Les autorités iraniennes ont procédé à l’exécution secrète de Mojtaba Kian, un détenu politico-sécuritaire arrêté durant les quarante jours de guerre qui ont opposé l’Iran, Israël et les États-Unis. Cette exécution, réalisée à la prison de Ghezel Hesar à Karaj, constitue la première confirmée impliquant un prisonnier lié à ce conflit.
Selon l’ONG kurde de défense des droits humains Hengaw, Mojtaba Kian a été pendu à l’aube du dimanche 24 mai 2026, après seulement trois mois de détention. Les autorités ont mené l’opération dans le plus grand secret, sans prévenir sa famille ni lui accorder une dernière visite.
L’agence de presse Mizan, organe officiel du pouvoir judiciaire iranien, a confirmé l’exécution. Kian était accusé d’« espionnage, de collaboration avec un État hostile et de transmission d’informations sur des centres industriels de défense à l’ennemi sioniste-américain en temps de guerre ».
D’après le récit des autorités judiciaires de la province d’Alborz et des services de sécurité, il aurait transmis, via des réseaux de communication, des coordonnées et des renseignements sensibles sur des sites de production de l’industrie de défense iranienne.
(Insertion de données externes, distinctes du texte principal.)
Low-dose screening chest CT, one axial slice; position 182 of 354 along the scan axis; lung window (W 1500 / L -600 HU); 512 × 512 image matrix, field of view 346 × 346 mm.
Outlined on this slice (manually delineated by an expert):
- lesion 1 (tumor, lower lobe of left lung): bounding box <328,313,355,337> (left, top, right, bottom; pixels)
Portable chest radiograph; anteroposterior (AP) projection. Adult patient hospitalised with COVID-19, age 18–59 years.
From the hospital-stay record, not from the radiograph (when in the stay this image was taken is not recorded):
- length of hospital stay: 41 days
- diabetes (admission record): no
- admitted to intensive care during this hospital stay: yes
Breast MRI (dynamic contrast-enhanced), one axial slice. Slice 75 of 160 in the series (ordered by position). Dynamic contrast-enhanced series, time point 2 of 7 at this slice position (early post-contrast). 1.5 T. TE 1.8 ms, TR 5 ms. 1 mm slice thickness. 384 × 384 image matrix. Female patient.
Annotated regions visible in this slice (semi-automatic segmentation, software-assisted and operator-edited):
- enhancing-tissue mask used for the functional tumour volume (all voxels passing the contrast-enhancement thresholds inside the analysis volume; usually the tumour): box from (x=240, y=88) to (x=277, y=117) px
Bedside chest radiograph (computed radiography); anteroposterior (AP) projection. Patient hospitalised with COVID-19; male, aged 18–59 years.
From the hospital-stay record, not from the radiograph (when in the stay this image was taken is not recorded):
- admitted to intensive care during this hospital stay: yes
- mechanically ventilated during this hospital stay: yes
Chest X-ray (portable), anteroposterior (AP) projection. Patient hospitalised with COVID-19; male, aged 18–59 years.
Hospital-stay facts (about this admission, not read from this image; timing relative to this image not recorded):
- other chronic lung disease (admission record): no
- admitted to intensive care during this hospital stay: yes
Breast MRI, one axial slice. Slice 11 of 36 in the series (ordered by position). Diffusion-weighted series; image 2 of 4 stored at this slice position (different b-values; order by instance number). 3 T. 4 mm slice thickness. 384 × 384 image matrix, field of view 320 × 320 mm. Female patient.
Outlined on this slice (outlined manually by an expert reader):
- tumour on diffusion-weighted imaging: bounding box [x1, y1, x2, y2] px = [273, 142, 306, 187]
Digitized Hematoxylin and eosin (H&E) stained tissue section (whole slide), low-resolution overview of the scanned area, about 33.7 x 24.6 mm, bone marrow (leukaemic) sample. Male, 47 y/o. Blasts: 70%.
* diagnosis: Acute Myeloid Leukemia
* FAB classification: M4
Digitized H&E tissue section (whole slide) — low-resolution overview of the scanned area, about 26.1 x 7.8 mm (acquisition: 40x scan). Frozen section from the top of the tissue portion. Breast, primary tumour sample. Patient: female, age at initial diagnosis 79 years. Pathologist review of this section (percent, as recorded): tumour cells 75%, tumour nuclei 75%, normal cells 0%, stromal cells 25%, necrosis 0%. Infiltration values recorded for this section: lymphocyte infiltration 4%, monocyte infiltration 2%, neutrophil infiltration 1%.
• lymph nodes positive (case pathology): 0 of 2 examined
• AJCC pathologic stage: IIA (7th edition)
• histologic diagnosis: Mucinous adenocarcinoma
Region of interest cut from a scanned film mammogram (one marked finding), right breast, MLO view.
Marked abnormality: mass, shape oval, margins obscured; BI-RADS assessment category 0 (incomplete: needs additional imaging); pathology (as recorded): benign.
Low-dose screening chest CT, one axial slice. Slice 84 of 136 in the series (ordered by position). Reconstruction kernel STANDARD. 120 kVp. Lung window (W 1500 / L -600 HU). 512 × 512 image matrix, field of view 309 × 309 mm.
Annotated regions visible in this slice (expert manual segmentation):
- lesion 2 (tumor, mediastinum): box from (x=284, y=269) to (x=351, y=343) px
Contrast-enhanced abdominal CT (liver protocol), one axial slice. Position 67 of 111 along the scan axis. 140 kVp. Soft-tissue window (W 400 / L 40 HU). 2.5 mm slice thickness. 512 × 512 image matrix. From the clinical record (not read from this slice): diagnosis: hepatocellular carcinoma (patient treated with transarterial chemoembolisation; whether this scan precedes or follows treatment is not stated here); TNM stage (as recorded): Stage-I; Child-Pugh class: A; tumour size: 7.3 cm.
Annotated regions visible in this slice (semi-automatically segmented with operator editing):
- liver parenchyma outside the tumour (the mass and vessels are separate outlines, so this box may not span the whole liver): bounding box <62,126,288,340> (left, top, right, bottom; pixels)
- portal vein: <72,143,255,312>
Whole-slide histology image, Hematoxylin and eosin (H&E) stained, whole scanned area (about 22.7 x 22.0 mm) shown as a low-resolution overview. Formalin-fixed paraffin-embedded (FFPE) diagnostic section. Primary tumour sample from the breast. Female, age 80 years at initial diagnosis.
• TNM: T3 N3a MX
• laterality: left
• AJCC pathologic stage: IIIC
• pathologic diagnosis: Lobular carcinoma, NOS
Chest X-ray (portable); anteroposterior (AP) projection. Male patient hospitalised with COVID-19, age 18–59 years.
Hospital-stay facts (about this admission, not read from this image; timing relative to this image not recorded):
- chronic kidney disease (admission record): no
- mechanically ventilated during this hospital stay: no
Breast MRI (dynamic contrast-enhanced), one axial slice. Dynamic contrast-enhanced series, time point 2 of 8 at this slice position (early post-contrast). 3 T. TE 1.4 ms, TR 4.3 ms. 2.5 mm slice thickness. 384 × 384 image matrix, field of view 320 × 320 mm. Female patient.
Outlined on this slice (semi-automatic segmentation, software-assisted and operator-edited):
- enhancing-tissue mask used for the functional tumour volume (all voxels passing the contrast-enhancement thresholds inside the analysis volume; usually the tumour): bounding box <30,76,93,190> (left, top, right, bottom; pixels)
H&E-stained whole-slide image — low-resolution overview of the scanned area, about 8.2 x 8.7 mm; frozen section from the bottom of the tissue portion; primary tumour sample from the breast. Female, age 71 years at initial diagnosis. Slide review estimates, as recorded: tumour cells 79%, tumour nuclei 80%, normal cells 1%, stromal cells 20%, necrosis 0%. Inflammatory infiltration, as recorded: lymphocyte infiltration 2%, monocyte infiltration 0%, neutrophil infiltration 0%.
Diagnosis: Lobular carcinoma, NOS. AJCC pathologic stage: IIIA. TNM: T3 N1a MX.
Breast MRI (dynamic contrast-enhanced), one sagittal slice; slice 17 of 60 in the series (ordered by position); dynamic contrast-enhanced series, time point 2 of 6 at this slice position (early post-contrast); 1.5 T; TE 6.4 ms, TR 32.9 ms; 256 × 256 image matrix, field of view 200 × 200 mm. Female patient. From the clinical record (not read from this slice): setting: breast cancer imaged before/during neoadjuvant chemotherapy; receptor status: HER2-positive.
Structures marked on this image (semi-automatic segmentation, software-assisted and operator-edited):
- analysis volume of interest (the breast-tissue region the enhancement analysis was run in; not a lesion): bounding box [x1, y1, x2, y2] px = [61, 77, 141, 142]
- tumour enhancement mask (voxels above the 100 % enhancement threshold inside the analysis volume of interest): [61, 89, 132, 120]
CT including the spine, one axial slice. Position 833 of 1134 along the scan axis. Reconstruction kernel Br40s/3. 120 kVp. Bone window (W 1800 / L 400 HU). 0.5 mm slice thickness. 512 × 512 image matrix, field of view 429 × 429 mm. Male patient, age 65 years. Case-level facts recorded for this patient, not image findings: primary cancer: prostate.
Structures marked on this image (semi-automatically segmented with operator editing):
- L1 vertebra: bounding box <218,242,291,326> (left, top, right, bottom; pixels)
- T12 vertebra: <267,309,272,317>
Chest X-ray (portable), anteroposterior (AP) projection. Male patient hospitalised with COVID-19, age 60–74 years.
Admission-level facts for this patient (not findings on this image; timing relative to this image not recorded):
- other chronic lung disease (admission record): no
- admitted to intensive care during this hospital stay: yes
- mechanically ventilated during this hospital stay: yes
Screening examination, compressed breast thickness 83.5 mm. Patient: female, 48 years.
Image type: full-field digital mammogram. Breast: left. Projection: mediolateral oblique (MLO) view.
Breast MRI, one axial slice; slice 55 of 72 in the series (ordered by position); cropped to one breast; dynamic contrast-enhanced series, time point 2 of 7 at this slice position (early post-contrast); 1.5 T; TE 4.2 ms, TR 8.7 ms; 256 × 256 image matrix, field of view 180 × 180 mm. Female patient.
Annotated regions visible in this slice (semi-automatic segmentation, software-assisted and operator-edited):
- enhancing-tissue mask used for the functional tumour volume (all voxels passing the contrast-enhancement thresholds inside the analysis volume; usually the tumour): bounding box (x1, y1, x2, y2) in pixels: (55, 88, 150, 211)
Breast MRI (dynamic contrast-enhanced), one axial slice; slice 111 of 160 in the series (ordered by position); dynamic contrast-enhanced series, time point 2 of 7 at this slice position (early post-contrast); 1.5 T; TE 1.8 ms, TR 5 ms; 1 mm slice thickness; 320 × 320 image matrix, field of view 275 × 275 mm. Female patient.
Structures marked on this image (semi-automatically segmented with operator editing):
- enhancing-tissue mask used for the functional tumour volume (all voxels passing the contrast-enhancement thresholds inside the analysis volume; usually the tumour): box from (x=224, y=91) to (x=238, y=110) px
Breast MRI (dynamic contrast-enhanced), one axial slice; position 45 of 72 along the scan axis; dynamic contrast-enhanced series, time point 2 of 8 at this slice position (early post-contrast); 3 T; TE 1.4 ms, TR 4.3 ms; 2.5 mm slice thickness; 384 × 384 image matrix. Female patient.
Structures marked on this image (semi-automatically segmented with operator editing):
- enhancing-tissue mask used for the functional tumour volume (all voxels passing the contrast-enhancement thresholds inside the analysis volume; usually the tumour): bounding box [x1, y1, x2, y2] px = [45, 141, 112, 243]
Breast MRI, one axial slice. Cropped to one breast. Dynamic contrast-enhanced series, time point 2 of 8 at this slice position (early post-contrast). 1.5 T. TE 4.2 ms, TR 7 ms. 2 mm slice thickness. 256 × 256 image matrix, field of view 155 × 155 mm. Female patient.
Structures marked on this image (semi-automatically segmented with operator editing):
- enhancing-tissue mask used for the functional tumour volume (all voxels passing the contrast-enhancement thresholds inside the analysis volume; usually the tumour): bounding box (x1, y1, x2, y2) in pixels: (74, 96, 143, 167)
Les médias d’État ont diffusé ce qu’ils présentaient comme ses aveux, affirmant qu’il avait fourni des informations de ciblage à des responsables israéliens.
Hengaw rappelle que le recours aux aveux forcés est une pratique systématique et bien documentée de l’appareil répressif iranien, souvent utilisée pour justifier les exécutions politiques et orienter l’opinion publique. Selon des sources proches du dossier, l’arrestation, l’interrogatoire et le procès de Mojtaba Kian se sont déroulés dans une opacité totale et avec une rapidité exceptionnelle.
Durant sa détention, le prisonnier a été privé de tout procès équitable et n’a pas pu bénéficier d’un avocat de son choix. Sa famille n’a été ni informée de la sentence ni autorisée à lui rendre une dernière visite avant l’exécution.
Hengaw exprime sa « profonde inquiétude » face à ce qu’elle considère comme le début d’une nouvelle vague d’exécutions visant les personnes arrêtées pendant le récent conflit. L’organisation qualifie l’exécution secrète de Mojtaba Kian d’« exemple flagrant de meurtre d’État et de représailles politiques » perpétrés sous couvert de motifs sécuritaires.
Elle dénonce par ailleurs le fonctionnement des tribunaux révolutionnaires iraniens, qui prononcent et exécutent des peines de mort dans un contexte militarisé, sans respecter les normes internationales les plus élémentaires. Hengaw juge ces pratiques comme une violation grave du droit à la vie et appelle la communauté internationale à réagir fermement pour mettre un terme à ce qu’elle qualifie de « machine de terreur » iranienne.